* **Prompt**
The task calls for an exact copy of the records, without any images.

═══ Material to process ═══

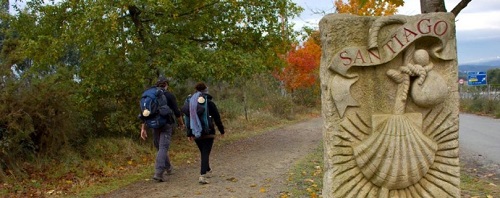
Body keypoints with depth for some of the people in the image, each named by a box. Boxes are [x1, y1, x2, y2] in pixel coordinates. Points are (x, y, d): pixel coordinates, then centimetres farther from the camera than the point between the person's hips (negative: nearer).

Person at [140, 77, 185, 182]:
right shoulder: (169, 96, -3)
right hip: (167, 125, -4)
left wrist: (143, 128, 9)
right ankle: (158, 173, -19)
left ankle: (168, 168, 35)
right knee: (163, 148, -8)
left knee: (160, 147, 20)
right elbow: (177, 112, -5)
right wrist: (181, 123, 11)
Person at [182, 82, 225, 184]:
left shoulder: (190, 102, 4)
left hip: (196, 134, 5)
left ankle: (207, 170, 39)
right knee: (205, 153, -5)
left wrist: (189, 134, 12)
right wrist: (222, 130, 8)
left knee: (203, 153, 21)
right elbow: (217, 118, -4)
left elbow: (188, 119, 6)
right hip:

═══

* **Task answer**
Body keypoints with depth for some of the people in the image, each named by a box. Boxes are [x1, y1, x2, y2] in pixel coordinates. Points are (x, y, d): pixel coordinates, then centimetres farther from the camera than the point between the person's hips (negative: nearer).

Person at [140, 77, 185, 182]:
right shoulder: (169, 96, -3)
right hip: (167, 125, -4)
left wrist: (143, 128, 9)
right ankle: (158, 173, -19)
left ankle: (168, 168, 35)
right knee: (163, 148, -8)
left knee: (160, 147, 20)
right elbow: (177, 112, -5)
right wrist: (181, 123, 11)
Person at [182, 82, 225, 184]:
left shoulder: (190, 102, 4)
left hip: (196, 134, 5)
left ankle: (207, 170, 39)
right knee: (205, 153, -5)
left wrist: (189, 134, 12)
right wrist: (222, 130, 8)
left knee: (203, 153, 21)
right elbow: (217, 118, -4)
left elbow: (188, 119, 6)
right hip:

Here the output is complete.